Download: Escape MIDI (Bass – 174BPM)
The part is played legato, meaning that it doesn’t rearticulate every time a new note occurs. This is partially a patch consideration, but the notes must overlap for the patch to be heard as legato.
For this, we almost have to use Massive or Serum. They’re the kings of this sound, but you can accomplish it on most synths with (ideally three) decent-sounding wavetable oscillators.
First up, as we noted above, this patch is legato, so let’s head to the voicing tab and turn Legato on. While we’re here, let’s also change the patch to Mono (since it’s a bass) and set the unison (“Unisono”) to 4 to get that thick sound. We’ll revisit this page a little later in the patch, too.
For our oscillators, we need to get that signature wobbly sound. Previously, we’ve detuned oscillators slightly against each other to create that kind of “beating” pitch effect, which will work here, as well!
For our first wavetable, let’s cue up a sin-tri oscillator. If we turn the position knob all the way to the left, we get the sine sound. While the unison settings will create some wobbliness, these sine waves will reinforce the low-end of the patch and add some overall richness.
For the next two, let’s cue up a pulse-saw and a square-saw. We’ll tune one up .20 Hz, and the other down .20 Hz. When you play them all together, you should start hearing that Reese beating effect.
Make sure to turn the amp up for each! By default, they’re activated, but not sending signal to the filter.

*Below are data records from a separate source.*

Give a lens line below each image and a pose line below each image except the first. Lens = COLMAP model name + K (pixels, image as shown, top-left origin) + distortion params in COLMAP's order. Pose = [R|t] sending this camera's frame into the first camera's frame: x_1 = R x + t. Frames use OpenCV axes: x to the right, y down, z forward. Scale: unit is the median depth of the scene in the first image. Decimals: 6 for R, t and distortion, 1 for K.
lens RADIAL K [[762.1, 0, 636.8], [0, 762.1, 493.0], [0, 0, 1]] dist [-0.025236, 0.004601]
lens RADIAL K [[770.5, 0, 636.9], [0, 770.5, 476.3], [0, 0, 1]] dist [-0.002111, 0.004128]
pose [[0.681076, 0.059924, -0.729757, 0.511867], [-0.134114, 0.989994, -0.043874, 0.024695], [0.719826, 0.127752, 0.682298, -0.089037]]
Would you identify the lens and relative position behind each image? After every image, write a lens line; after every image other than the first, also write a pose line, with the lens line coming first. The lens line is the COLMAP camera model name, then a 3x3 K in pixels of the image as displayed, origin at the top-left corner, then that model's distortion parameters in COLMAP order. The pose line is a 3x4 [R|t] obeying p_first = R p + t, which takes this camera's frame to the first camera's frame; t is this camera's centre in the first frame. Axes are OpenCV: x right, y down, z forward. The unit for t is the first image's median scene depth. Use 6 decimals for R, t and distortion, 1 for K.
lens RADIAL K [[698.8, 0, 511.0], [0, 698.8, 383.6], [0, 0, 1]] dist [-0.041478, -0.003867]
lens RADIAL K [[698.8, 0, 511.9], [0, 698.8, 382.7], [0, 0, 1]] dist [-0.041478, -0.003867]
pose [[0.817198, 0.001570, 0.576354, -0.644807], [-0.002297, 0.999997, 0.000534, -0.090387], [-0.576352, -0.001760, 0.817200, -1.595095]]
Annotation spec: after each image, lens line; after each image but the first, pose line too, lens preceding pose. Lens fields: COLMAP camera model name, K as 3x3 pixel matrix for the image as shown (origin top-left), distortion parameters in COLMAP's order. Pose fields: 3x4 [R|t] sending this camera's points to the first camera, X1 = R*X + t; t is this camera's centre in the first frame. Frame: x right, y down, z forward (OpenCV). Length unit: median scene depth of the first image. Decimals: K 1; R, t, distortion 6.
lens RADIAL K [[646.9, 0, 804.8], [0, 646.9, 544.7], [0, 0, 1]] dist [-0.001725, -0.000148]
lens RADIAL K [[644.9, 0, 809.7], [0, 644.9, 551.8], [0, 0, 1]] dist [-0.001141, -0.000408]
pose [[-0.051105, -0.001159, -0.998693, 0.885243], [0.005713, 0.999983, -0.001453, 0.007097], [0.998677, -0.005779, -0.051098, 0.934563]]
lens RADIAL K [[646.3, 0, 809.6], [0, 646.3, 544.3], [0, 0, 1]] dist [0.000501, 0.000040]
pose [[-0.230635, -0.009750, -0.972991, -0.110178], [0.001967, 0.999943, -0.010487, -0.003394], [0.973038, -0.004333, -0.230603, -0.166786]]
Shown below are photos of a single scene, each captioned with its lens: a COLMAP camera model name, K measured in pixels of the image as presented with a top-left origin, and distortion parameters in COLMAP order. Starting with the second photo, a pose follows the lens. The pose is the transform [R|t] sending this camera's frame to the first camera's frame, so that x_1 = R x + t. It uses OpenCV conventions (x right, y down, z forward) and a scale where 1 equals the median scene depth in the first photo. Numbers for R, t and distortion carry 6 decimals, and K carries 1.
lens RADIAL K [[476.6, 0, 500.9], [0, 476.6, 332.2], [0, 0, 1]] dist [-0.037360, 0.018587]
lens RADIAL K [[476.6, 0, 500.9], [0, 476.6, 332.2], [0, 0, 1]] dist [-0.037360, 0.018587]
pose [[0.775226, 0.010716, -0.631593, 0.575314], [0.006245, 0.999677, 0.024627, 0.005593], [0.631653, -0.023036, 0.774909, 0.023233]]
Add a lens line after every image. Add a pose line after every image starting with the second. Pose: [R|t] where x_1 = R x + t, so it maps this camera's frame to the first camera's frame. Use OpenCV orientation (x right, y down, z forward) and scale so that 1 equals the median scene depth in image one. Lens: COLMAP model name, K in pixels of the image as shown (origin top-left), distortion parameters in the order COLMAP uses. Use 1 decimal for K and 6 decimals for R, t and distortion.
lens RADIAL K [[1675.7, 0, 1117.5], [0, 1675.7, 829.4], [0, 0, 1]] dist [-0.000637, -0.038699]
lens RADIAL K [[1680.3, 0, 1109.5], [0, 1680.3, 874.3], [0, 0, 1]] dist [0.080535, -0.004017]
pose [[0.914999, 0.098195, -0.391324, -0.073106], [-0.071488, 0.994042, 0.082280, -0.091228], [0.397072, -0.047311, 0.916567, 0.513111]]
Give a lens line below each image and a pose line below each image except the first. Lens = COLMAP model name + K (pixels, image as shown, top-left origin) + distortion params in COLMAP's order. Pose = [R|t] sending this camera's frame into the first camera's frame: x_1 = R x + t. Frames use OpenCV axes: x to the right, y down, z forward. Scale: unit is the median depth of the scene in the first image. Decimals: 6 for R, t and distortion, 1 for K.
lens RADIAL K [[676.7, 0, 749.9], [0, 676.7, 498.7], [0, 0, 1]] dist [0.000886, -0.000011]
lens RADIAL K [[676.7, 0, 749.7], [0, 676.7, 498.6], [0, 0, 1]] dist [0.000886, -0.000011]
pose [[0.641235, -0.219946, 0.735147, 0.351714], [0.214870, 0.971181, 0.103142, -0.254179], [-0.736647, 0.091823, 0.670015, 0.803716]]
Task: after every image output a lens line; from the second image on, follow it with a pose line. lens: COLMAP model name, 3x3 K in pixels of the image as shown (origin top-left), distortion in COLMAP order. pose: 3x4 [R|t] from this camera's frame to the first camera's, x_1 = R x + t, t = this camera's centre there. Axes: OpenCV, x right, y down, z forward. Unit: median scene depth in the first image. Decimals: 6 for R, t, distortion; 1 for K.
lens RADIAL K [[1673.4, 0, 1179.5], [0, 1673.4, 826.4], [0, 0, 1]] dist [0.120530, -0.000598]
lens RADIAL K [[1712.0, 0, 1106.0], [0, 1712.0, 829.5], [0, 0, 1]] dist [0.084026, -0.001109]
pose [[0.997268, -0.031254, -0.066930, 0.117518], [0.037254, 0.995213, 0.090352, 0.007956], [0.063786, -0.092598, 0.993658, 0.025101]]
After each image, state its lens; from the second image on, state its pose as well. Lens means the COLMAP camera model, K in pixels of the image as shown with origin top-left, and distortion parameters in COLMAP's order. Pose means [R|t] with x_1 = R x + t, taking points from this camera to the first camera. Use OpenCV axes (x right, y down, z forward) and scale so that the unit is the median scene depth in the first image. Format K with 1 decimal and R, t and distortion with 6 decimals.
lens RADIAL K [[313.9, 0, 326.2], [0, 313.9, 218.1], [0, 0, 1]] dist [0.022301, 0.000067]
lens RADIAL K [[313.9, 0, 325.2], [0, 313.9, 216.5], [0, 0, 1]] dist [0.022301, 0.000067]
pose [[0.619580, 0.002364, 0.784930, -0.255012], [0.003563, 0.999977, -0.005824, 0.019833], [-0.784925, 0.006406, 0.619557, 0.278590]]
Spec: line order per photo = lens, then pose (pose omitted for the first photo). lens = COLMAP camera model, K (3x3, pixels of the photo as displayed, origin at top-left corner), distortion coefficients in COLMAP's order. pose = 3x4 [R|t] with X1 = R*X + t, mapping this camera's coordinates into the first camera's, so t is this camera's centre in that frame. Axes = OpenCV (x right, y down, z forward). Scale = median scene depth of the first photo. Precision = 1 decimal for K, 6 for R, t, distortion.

At this stage, the patch doesn’t sound quite right yet. To get it even closer, let’s head back to the voicing page.
There’s this tab labeled “unisono spread.” This tab handles the specifics of the unison settings. Pitch Cutoff handles how the voices are detuned against one another. Wavetable Position varies the wavetable position of each oscillator, and then finally, the Pan Position spreads the voices out.
We can adjust the range of the first two faders. For pitch, let’s set it to about .10. We want it low enough that it’s not an overwhelming effect, but still helps the patch sound more natural. You can adjust this to taste.
Then, play around with the pan fader to achieve the spread of voices you like!
Now, let’s check out the filter. Definitely a dark sound here, so let’s use a low-pass. A two-pole should do the trick, but feel free to branch out and try out some of the other options. We can also add a bit of resonance to give the sound a little more growl, and some keyboard tracking so that the filter opens up more with higher-pitched notes.
In terms of modulation, there’s quite a bit happening. For the main amp envelope, the sound attacks, has no decay, fully sustains, and has a very short release.
On the other hand, the filter has a more intricate contour — quick attack, pretty quick decay, then no sustain, and low release.
We can use this same envelope to add some pitch modulation to our oscillators. This shape is great for creating a quick sweep that will give the patch some nice impact when it rearticulates. This is a great trick for building kicks and 808s.
To add a little more interest to the wobble, let’s use LFOs 5 and 6 to modulate the amps of oscillators 2 and 3. This way, the beating is a little more inconsistent.
If we give them each a different rate, the effect will be even more inconsistent. What’s more, we can add key tracking to the rate of these LFOs to make the rate adjust dependent on the key that’s depressed.
Next, let’s use two more LFOs (7 and 8, in this case) to modulate the pulse width mod and wavetable position. This will give the patch even more of that seething Reese vibe.
From here, it’s a matter of getting some distortion and chorus on this puppy. We can do some of this onboard, via the inserts and effects area of the synth. Here, we added the onboard chorus effect in addition to our distortion.
We doubled down on the grittiness, this time on our channel strip in Logic Pro, with an added distortion via Driver, from Native Instruments.
These patches are so useful for a variety of genres. Familiarizing yourself with the basics will definitely come in handy.